Sero has studied the reverse concept of Corsight’s system—“face to DNA” rather than “DNA to face”—by matching a set of 3D photographs with a DNA sample. In a paper in Nature Communications, Sero and her team reported accuracy rates between 80% to 83%. Sero says her work should not be used by prosecutors as incriminating evidence, however, and that “these methods also raise undeniable risks of further racial disparities in criminal justice that warrant caution against premature application of the techniques until proper safeguards are in place.”

Law enforcement depends on DNA data sets, predominantly the free ancestry website GEDmatch, which was instrumental in the search for the notorious “Golden State Killer.”  But even DNA sampling, once considered the only form of scientifically rigorous forensic evidence by the US National Research Council, has recently come under criticism for problems with accuracy.  

Fox Cahn, who is currently suing the New York Police Department to obtain records related to bias in its use of facial recognition technology, says the impact of Corsight’s hypothetical system would be disastrous. “Gaming out the impact this is going to have, it augments every failure case for facial recognition,” says Fox Cahn. “It’s easy to imagine how this could be used in truly frightening and Orwellian ways.”

The future of face recognition tech

Despite such concerns, the market for face recognition technology is growing, and companies are jockeying for customers. Corsight is just one of many offering photo-matching services with flashy new features, regardless of whether they’ve been shown to work. 

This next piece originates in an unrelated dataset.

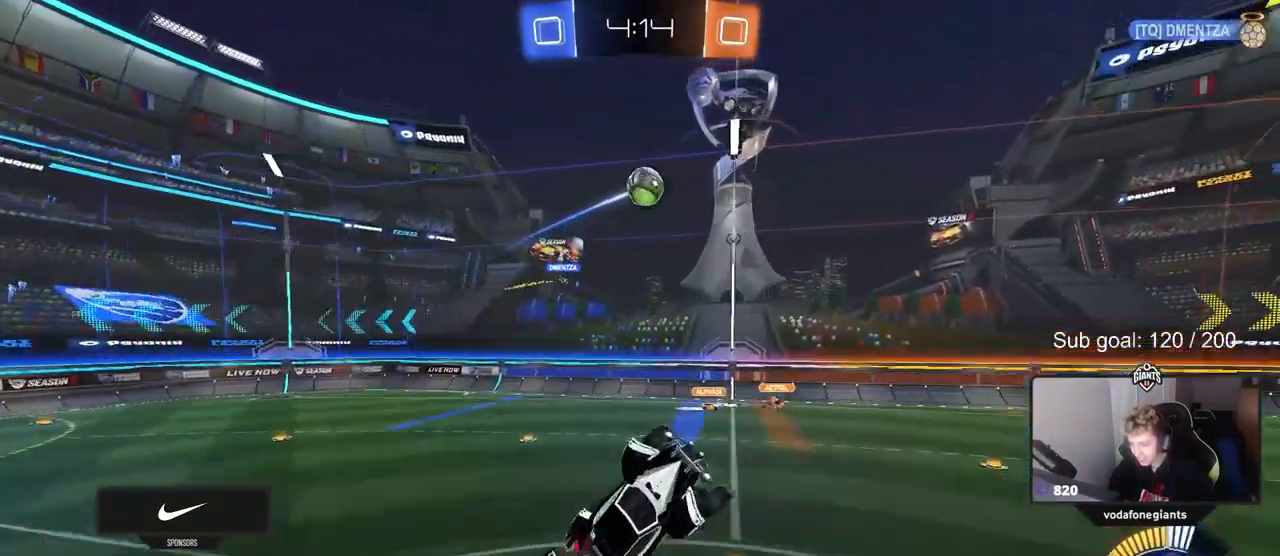
{"keys": [], "mouse": ["left"], "mouse_move": "still", "events": [[33, "a", "down"], [267, "a", "up"], [367, "d", "down"], [417, "w", "down"], [450, "d", "up"], [500, "w", "up"]]}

Many of these new products look to integrate face recognition with another form of recognition. The Russia-based facial recognition company NtechLab, for example, offers systems that identify people based on their license plates as well as facial features, and founder Artem Kuharenko told MIT Technology Review last year that its algorithms try to “extract as much information from the video stream as possible.” In these systems, facial recognition becomes just one part of an apparatus that can identify people by a range of techniques, fusing personal information across connected databases into a sort of data panopticon.

Corsight’s DNA to face system appears to be the company’s foray into building a futuristic, comprehensive surveillance package it can offer to potential buyers. But even as the market for such technologies expands, Corsight and others are at increased risk of commercializing surveillance technologies plagued by bias and inaccuracy.

Correction: An earlier version of this story said that Parabon NanoLabs has "solved over 600 cases". The company has worked on over 600 cases, solving over 200.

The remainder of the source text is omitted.